On the way back to town we talk about all kinds of subjects. I am realising that many people preferred the repression of Soviet times, at least everyone could make a living back then. Now some people make little to no money, Ilgar's wife wanted a job but you have to pay 2000 Manat to get one which is ridiculous when you will only make 300Manat per month. I have paid 83 Manat for 2 nights accommodation, meals and full day guide, so tourists are a profitable income here. Somehow the conversation gets onto morals and family life, I tried explaining that I have no sense of the word normal, to me everyone can live as differently as they like. Some life routes may be less stressful and cause less friction than others but I see no problem with single parent families, unmarried couples or gay relationships. Ilgar is a strict Muslim so cannot see my point. Instead he tries to convert me! I think being an Atheist I attract this conversion as trying to convert another religion must be tougher as more opportunity for offense or anger. I have had some
missionaries try to convert me before. I always play the science card but they have been taught (brain washed) well so always have an answer. Ilgar even gives me a copy of a TV programme proving that the Quran knew about science before we did, therefore proving Allah told someone the laws of science. I tried the basic questions about the Big Bang, dinosaurs, evolution and even that the Egyptians knew about science long before we later discovered it again, all fell flat. He didn't even believe that most religions were only invented a few thousand years ago, long after the world began and humans evolved. Invented to control the masses, and it's worked well, I must agree!

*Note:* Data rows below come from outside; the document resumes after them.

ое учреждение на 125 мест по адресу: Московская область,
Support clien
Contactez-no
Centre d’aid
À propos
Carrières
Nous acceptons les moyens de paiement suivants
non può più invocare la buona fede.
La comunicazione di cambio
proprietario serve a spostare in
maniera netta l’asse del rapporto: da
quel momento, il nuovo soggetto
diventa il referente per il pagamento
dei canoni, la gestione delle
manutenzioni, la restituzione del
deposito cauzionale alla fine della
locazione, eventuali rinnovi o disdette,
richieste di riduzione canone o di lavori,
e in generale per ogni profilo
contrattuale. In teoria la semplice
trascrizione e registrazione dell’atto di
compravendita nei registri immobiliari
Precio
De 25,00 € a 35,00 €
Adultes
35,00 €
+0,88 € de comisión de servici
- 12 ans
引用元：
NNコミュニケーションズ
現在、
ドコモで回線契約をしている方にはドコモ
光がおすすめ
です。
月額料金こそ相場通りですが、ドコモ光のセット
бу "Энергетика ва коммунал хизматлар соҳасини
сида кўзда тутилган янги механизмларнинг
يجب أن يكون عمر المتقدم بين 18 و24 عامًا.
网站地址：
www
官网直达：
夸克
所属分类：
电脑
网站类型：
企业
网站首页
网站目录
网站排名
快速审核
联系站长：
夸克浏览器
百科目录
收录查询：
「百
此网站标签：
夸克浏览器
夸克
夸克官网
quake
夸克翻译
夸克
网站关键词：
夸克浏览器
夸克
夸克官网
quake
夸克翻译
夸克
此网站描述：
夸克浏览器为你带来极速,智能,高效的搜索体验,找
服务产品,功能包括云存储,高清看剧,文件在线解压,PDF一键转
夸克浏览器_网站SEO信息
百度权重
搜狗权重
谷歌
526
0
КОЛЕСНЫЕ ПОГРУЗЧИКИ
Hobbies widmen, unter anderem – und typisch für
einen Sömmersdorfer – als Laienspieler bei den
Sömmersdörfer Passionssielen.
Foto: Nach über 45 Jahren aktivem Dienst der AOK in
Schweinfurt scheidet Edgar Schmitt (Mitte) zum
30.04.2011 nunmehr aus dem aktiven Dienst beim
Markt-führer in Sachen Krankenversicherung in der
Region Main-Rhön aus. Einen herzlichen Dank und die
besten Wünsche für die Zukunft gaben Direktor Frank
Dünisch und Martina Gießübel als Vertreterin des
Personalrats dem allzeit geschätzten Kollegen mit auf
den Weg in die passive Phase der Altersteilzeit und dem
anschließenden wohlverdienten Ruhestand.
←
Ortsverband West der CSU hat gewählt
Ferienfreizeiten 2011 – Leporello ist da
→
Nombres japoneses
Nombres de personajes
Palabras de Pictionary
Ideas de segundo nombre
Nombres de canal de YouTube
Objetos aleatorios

Was pass a local tourist resort on the way back to town. It's basically a man-made concrete lake with pedalos and a cafe, the locals seem to like it though. This attracts the richer Azerbaijanis. This is when I notice that the Ladas are not just relics from the Soviet era, many are brand new cars. I see someone locking their brand new Lada with an electronic key. The shape of the car is still a Soviet remnant though, design has not
changed in the last 20 years...
Before dinner we have time for a short walk in the hills out the back of the house. In the setting sun the green is so vivid, the views are spectacular. Ilgar stops to drink from a spring, he gets all of his water from the mountain spring rather than the less pure town's main water supply. As it's a holiday, Ilgar's family are coming round for a special dinner. Rice (with a large amount of butter), chicken and eggs. Very nice but filling. We tried to take a family photo but I don't think they are used to that. The grandmother spent the whole time dishing out food while we were posing, some of the brother in laws sat with their back to the camera, complete shambles! Good evening though, cute baby too. The Azerbaijani people are lovely and so friendly.